The 2016 presidential election is shaping up to be another close race, just like the last four. From 2000 to 2012, candidates from both major parties received between 45 and 53 percent of the vote.
Historically, this is a narrow range, not seen since 1880-1892. This suggests something close to parity between two highly competitive parties.
Polls for the 2016 race, however, suggest strikingly different results. One of them would be a nightmare for Republicans. The second would be a nightmare for Democrats.
This column discusses the Republican nightmare (the following section discusses the Democrat nightmare). In this scenario, the Democratic nominee is, as widely expected, Hillary Clinton.
This assumes she hasn’t faced any significant turbulence in winning the nomination – a plausible extrapolation from current polls that show her having a much larger lead over other Democrats.
A plain extrapolation from current election polls also looks very good for her.
Compared to various possible Republican opponents – in alphabetical order: Jeb Bush, Chris Christie, Ted Cruz, Mike Huckabee, Rand Paul, Paul Ryan – Clinton averages between 50 and 52 percent of the vote Real clear policy averages in recent polls, while the Republican average is 38 to 42 percent.
It is significant to take into account that neither of these Republicans is well known across the country. It is reasonable to expect that the Republican candidate will perform better if he runs a competent campaign.
But Clinton is doing something in these polls that she can’t do to Democratic House candidates and, to a lesser extent, Democratic Senate candidates: She’s outpacing President Obama’s job approval rating.
That rating is currently at 44 percent, well below Clinton’s average of 51 percent in national polls.
Clinton overtook Obama, although she should also be considered a supporter of the unpopular Obamacare program. His current negative assessments of foreign policy do not appear to be hurting her, perhaps because he received positive ratings on the issue during his first term, when she was secretary of state.
Clinton’s standing appears to reflect less current assessments of Obama and more rosy retrospective assessments of Bill Clinton’s presidency. Voters may not want a third Obama term, but they may want a third Clinton term.
When you look at the relatively diminutive number of 2016 statewide polls, you’ll find Clinton leading Republicans by double digits in the three states of Florida (29 electoral votes), Ohio (18) and Pennsylvania (20). , each of whom voted for Obama only by a diminutive number in 2012.
One reason may be that she has a greater advantage among older voters because these states have relatively immense elderly populations. These numbers suggest Clinton could win these states by a larger margin.
It would be a nightmare for Republicans if voters continued to vote for straight seats, as they increasingly did in recent elections. That’s because Republicans currently hold 17 House seats in Florida, 12 in Ohio and 13 in Pennsylvania.
Many of these Republicans could be in danger if Clinton leads Democrats who received fewer votes to victory. Democrats currently need just 17 seats to gain a majority in the House of Representatives.

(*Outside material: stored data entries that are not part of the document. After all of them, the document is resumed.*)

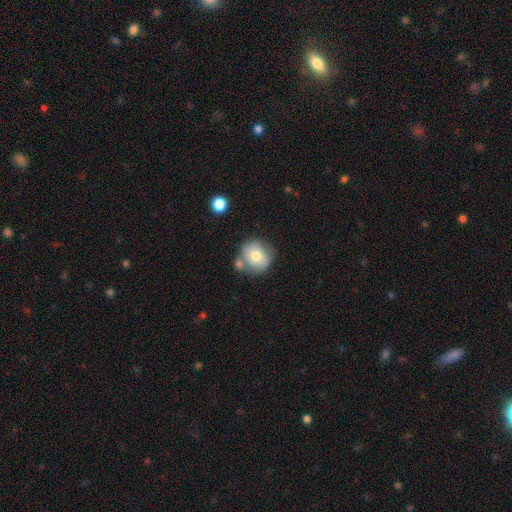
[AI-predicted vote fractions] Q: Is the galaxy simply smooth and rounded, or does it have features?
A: smooth — 70%.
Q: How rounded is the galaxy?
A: round — 82%.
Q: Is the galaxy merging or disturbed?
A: none — 56%.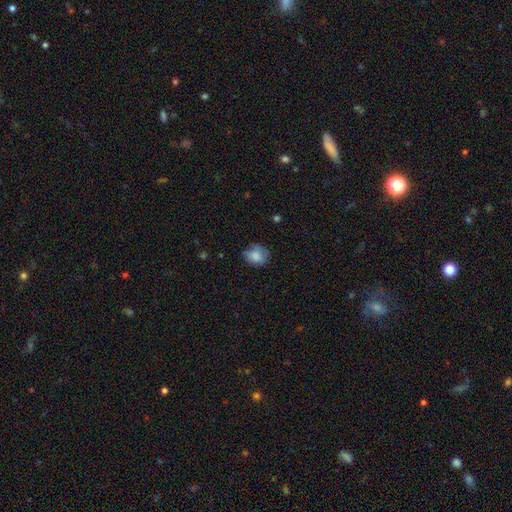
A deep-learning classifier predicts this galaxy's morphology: Q: Smooth or featured?
A: smooth (80%); runner-up: featured or disk (11%)
Q: How rounded?
A: round (59%); runner-up: in between (40%)
Q: Merging?
A: none (59%); runner-up: minor disturbance (30%)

Moreover, it seems likely that Clinton would be stronger than Obama in the Jackson belt stretching from West Virginia southwest to Bill Clinton’s hometown of Arkansas. It could also threaten some House seats that currently look quite sheltered.

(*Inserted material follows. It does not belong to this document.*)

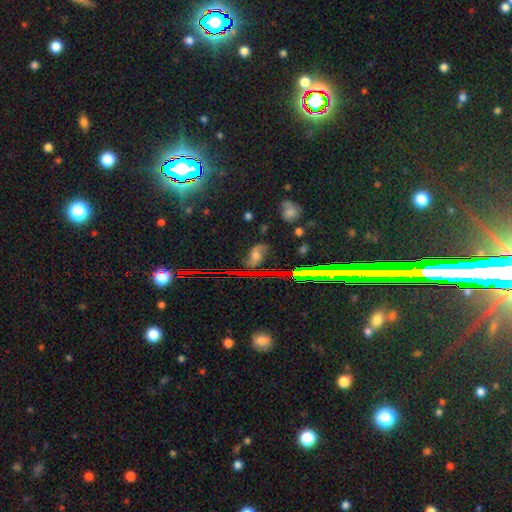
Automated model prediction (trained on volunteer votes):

Then there are the Senate contests. The 2016 lineup, which includes many officials elected in the largely Republican 2010s, gives Democrats many real goals. Even if Republicans win the Senate majority this year, they could lose it in 2016.

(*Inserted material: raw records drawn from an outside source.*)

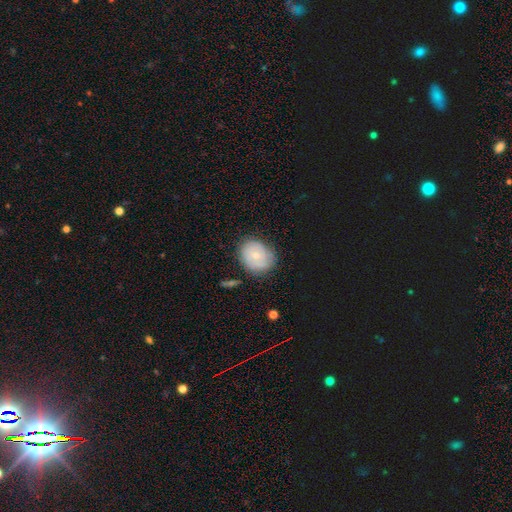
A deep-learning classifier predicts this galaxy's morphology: The model was most divided on "smooth or featured": smooth: 47%, featured or disk: 45%, star or artifact: 8%. More confident: merging — none (74%).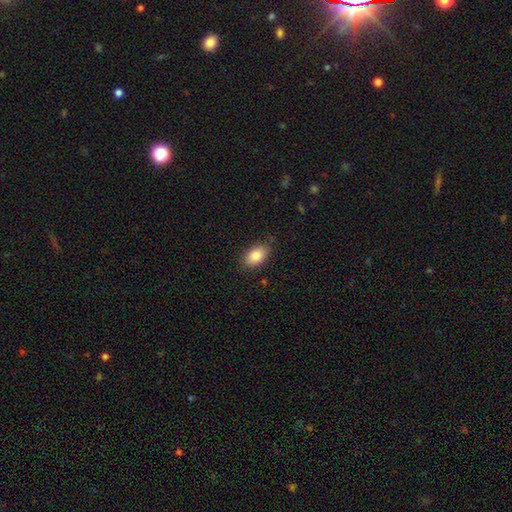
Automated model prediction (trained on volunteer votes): A smooth galaxy with no disk features (85%) that is in between round and cigar-shaped (88%).

Vote fractions:
- Smooth or featured? smooth: 85% / featured or disk: 8% / star or artifact: 8%
- How rounded? in between: 88% / round: 11% / cigar-shaped: 2%
- Merging? none: 82% / minor disturbance: 14% / major disturbance: 3% / merger: 1%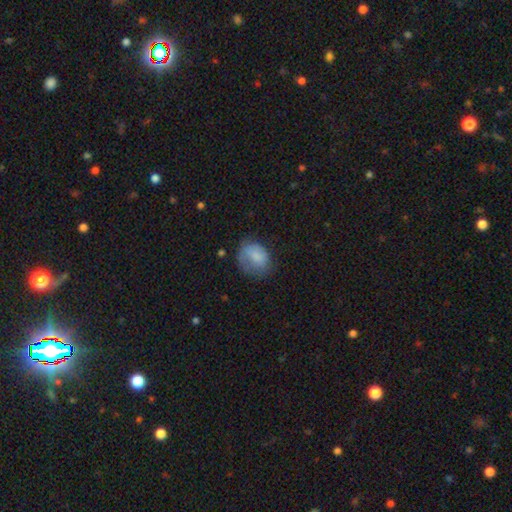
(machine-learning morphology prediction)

You don’t have to agree with Democratic analyst Brent Budowsky’s suggestion that Hillary Clinton could win 45 states (Bill Clinton never won more than 32) to see the potential: a Democratic president, a Democratic Senate and a Democratic House of Representatives.
Republicans’ hopes for repealing and replacing Obamacare would be permanently dashed. The left wing of the Democratic Party could go further than it dared to do under Obama.
Of course, none of this is inevitable. Hillary Clinton may face headwinds in the primary, and her past as secretary of state may be more of a liability than an asset. The Republican candidate could easily run better than Republicans currently do. Events can change attitudes.
I think such a scenario is unlikely. However, this is a plausible extrapolation from current polls.